Input range for TorchVision with Batteries Included?

In the TorchVision with Batteries Included effort, I didn’t notice the blog post or the torchvision ConvNext documentation indicating the expected input pixel value range before or after transform.

Are the pixels expected to be in the 0-1 range? 0-255 range? Something else?

The transforms for ConvNext all reuse ImageClassification as seen here which accepts a PIL.Image and will scale it to [0, 1] first and then normalize it as described here so I assume the input can be a pure uint8 PIL.Image in [0, 255] assuming you are using the predefined transformation.

1 Like

Fantastic, thank you. I had seen your first link, but didn’t mentally parse the partial call over to ImageClassification. Much appreciated!

Let me know if this works of of you are seeing unexpected results as I’ve just checked the source code without a verification.

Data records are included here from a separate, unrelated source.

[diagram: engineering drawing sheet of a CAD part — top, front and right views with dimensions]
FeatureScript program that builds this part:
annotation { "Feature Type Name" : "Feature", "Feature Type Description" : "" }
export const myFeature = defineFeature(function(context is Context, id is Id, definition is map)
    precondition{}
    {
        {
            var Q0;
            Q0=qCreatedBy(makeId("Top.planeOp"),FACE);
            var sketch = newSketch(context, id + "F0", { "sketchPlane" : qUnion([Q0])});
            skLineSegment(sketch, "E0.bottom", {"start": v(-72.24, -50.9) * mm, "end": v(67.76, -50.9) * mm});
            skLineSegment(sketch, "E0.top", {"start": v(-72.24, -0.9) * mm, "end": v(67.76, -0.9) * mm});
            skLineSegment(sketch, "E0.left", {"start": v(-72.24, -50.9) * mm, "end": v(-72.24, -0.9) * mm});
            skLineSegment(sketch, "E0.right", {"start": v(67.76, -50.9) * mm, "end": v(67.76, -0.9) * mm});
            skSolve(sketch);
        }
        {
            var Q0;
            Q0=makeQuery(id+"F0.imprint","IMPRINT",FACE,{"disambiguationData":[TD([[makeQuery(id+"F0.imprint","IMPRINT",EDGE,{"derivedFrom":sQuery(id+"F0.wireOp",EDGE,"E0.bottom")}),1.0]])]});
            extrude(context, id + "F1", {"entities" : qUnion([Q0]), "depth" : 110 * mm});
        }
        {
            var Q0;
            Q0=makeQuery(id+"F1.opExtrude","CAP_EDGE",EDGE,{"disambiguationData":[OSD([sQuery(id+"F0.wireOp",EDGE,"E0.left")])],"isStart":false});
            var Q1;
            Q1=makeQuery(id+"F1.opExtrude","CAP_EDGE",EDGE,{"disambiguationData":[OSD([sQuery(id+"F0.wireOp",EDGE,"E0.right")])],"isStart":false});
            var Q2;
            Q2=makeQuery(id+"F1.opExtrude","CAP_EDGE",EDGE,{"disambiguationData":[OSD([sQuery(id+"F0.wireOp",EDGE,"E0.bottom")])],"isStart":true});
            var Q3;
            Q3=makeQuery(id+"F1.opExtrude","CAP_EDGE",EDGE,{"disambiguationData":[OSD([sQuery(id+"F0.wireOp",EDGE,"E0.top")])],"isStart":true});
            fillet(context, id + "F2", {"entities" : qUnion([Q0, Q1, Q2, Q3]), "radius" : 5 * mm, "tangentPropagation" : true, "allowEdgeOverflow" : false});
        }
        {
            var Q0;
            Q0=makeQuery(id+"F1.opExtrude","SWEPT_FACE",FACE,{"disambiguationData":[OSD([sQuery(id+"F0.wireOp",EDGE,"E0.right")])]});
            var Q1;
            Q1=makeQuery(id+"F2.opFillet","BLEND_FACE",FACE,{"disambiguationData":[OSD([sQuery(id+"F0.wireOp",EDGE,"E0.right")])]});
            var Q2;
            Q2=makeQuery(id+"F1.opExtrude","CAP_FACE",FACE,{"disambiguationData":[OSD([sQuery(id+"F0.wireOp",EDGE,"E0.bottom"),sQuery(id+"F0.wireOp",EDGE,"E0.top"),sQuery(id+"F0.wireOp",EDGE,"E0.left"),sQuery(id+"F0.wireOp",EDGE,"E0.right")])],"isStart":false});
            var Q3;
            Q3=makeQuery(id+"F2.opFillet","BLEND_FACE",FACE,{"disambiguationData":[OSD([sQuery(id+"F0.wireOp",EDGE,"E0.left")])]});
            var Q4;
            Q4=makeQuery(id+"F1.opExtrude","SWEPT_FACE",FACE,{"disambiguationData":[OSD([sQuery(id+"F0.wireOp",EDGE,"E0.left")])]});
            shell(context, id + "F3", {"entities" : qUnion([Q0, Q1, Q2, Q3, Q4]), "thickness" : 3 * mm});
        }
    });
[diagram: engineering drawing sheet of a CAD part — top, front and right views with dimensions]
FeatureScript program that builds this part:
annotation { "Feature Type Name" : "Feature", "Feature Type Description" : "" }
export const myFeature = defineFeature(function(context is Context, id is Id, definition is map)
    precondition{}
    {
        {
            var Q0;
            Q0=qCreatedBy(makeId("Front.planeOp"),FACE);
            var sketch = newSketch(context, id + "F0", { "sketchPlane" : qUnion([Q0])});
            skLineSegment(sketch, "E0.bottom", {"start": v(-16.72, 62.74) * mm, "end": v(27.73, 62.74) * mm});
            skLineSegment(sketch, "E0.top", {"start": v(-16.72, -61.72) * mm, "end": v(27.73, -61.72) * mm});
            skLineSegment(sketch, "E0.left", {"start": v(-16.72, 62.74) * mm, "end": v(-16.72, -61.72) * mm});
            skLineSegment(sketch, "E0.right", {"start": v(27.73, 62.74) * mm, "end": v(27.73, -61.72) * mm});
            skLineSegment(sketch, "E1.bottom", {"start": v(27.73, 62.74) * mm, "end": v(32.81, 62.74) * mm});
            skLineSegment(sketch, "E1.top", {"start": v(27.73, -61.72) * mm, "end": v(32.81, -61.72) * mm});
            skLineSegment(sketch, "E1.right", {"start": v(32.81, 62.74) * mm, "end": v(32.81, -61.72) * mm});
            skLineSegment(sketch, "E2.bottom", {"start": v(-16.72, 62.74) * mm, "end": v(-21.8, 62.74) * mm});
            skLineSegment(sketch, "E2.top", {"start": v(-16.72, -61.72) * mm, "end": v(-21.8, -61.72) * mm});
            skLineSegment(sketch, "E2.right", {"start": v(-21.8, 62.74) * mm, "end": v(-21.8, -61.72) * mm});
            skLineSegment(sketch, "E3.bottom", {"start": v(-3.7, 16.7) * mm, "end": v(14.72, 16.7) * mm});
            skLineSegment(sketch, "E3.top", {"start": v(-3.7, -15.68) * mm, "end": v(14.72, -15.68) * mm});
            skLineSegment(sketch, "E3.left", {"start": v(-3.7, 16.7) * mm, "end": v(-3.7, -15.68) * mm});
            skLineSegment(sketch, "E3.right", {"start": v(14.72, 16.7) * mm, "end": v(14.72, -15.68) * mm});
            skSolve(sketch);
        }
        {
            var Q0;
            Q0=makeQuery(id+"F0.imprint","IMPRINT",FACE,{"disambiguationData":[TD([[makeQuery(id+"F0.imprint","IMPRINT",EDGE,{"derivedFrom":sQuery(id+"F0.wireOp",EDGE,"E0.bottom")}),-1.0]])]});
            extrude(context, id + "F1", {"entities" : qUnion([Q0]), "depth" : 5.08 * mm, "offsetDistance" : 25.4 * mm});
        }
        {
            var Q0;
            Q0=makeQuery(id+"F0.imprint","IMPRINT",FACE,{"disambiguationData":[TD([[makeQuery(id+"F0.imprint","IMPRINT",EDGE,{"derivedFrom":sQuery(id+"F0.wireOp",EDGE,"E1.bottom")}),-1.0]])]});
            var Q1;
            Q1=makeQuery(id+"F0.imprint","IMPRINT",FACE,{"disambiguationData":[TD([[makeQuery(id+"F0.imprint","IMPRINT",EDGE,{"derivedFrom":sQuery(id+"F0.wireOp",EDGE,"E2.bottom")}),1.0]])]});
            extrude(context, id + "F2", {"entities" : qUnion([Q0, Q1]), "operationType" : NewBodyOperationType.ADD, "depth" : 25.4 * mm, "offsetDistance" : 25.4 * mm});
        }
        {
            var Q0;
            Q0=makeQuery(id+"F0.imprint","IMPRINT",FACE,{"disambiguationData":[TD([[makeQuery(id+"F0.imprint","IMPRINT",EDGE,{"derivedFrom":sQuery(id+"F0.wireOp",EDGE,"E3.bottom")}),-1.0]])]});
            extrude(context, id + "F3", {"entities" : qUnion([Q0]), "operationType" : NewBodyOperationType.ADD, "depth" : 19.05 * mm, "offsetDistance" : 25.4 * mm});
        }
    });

My use-case is applying the ConvNext encoder for segmentation. I have been providing input in the [-1, 1] range and it works quite well, but now that you pointed me to the normalization constants I’ll try the usual scale to [0, 1] and then normalize approach and let you know if I get better results.

It will take quite awhile before I can comment about the final metrics, but the training and validation loss are now decreasing faster than they were before. So it seems that identifying the right normalization range has been useful. Thanks again.